Laut Alexander Chibilev, Doktor der Geowissenschaften, muss man sich zunächst auf die Anpassung des Wasserverbrauchs an die aktuellen Ressourcen der Region konzentrieren. Ein wichtiger Schritt in diese Richtung sei laut dem Wissenschaftler der Stopp des Baus neuer Dämme und Wassereinlässe im Einzugsgebiet des Ural und seiner Nebenflüsse. Gleichzeitig lohnt es sich, die Regeln für den Betrieb bestehender Stauseen zu überprüfen und ihren Betrieb so zu regeln, dass der Ural im Frühjahr genügend Wasser erhält, um die Küstenzone zu überfluten. Darüber hinaus hält der Wissenschaftler den Einsatz moderner wassersparender Technologien für notwendig, um den Wasserverbrauch für die Bewässerung nicht nur im Ural, sondern auch an seinen ebenfalls durch Dämme regulierten Nebenflüssen zu reduzieren. Dafür ist es wichtig, dass Russland und Kasachstan zusammenarbeiten.

„Gemeinsame Interessen“

Der Aktöbe-Aktivist und Direktor des öffentlichen Fonds RED der Umweltgemeinschaft Alexander Mandrykin versucht seit vielen Jahren, die Behörden der westlichen Region auf die Verschlechterung der Ökologie des Ural aufmerksam zu machen.
Der Ökoaktivist schlägt vor, den Wasserhaushalt auszugleichen, indem sichtbare und externe Wasserquellen zur Entlastung und Landschaftsverbesserung genutzt und mögliche Wasserflächen geschaffen werden, die für sich behalten werden könnten.
Laut Alexander Wassiljewitsch kann das Problem des Baus eines Überlaufdamms für Kasachstan mehrere Aspekte umfassen:

Einerseits hat Russland das Recht, die Wasserressourcen auf seinem Territorium, einschließlich des Flusses Ural, zu verwalten. In diesem Zusammenhang kann der Bau von Wasserkraftwerken und Stauseen flussaufwärts als legitime Nutzung der Wasserressourcen angesehen werden. Andererseits kann die Wasserrückhaltung in Stauseen schwerwiegende Auswirkungen auf das Ökosystem des Ural sowie auf das Leben und die Gesundheit der Bewohner flussabwärts, auch in Kasachstan, haben.

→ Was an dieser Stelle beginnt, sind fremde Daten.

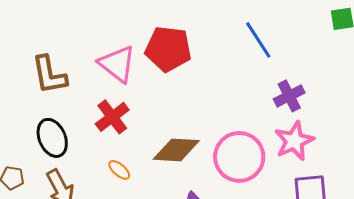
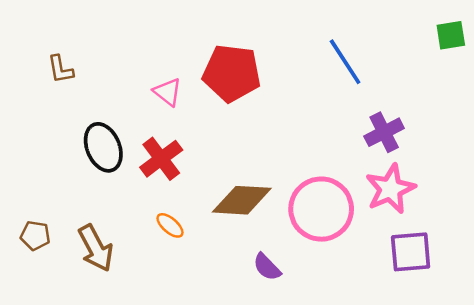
pink triangle: (117, 64) -> (167, 92), size x0.6
brown L-shape: (49, 75) -> (60, 69), moved, size x0.6
black ellipse: (52, 138) -> (103, 147), moved

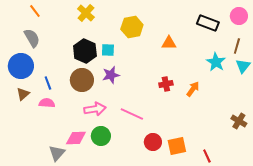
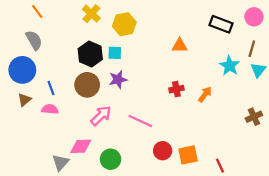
yellow hexagon: (132, 27) -> (124, 24), moved
pink arrow: (95, 109) -> (101, 116), turned -35
brown cross: (239, 121) -> (254, 117), moved, turned 35
green circle: (101, 136) -> (111, 159), moved

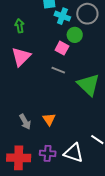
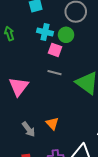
cyan cross: (62, 16) -> (45, 32), moved
pink triangle: (21, 57) -> (19, 87), moved

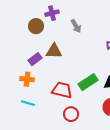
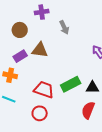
brown circle: (36, 26) -> (20, 30), moved
red circle: (71, 114) -> (40, 113), moved

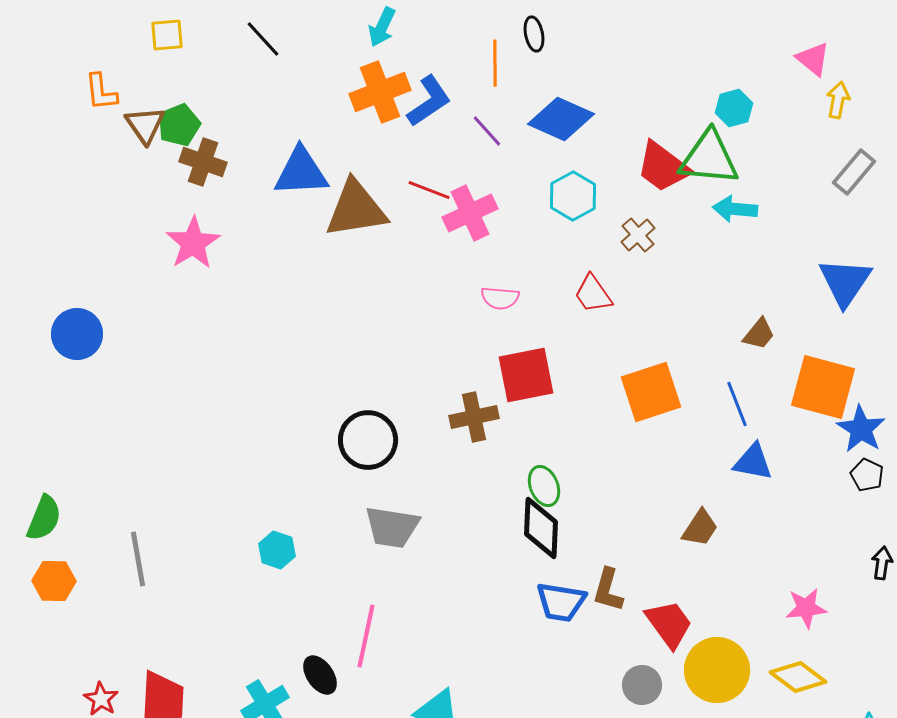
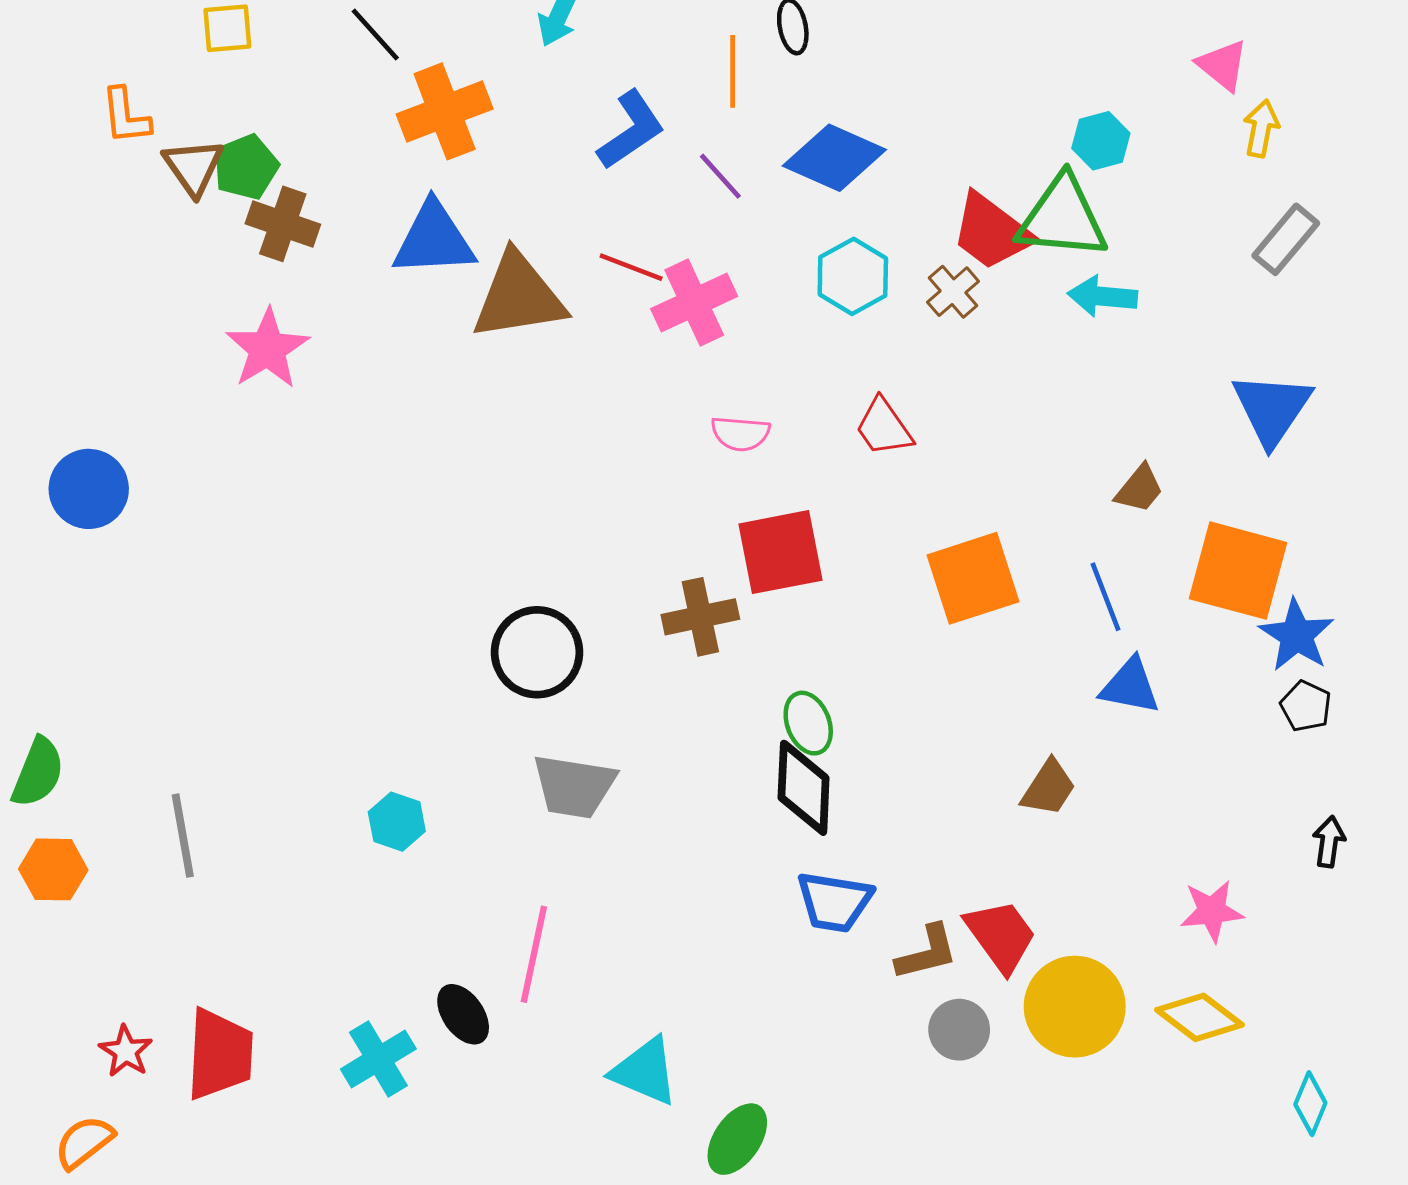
orange cross: (380, 92) -> (445, 111), moved
brown cross: (638, 235) -> (953, 292), moved
brown L-shape: (608, 590) -> (927, 953), moved, turned -120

Das russische Projekt könnte der Umwelt ernsthafte Schäden zufügen. Die endgültige Entscheidung für den Dammbau sollte auf einer umfassenden Bewertung ökologischer, sozioökonomischer und technischer Faktoren basieren und auch die Konsultation lokaler Gemeinden und anderer Interessengruppen umfassen. Darüber hinaus sei es notwendig, die Interessen aller interessierten Parteien, einschließlich der Einwohner Kasachstans, zu berücksichtigen, meint er.

Zusammenarbeit als Chance

Angesichts der Bedeutung des Ural für das ökologische und sozioökonomische Wohlergehen der Region ist es notwendig, einen ausgewogenen Ansatz für die Entwicklung und Nutzung der Ressourcen des Flusses unter Berücksichtigung der ökologischen Nachhaltigkeit und des Naturschutzes sicherzustellen. Zusammenarbeit ist eine Chance.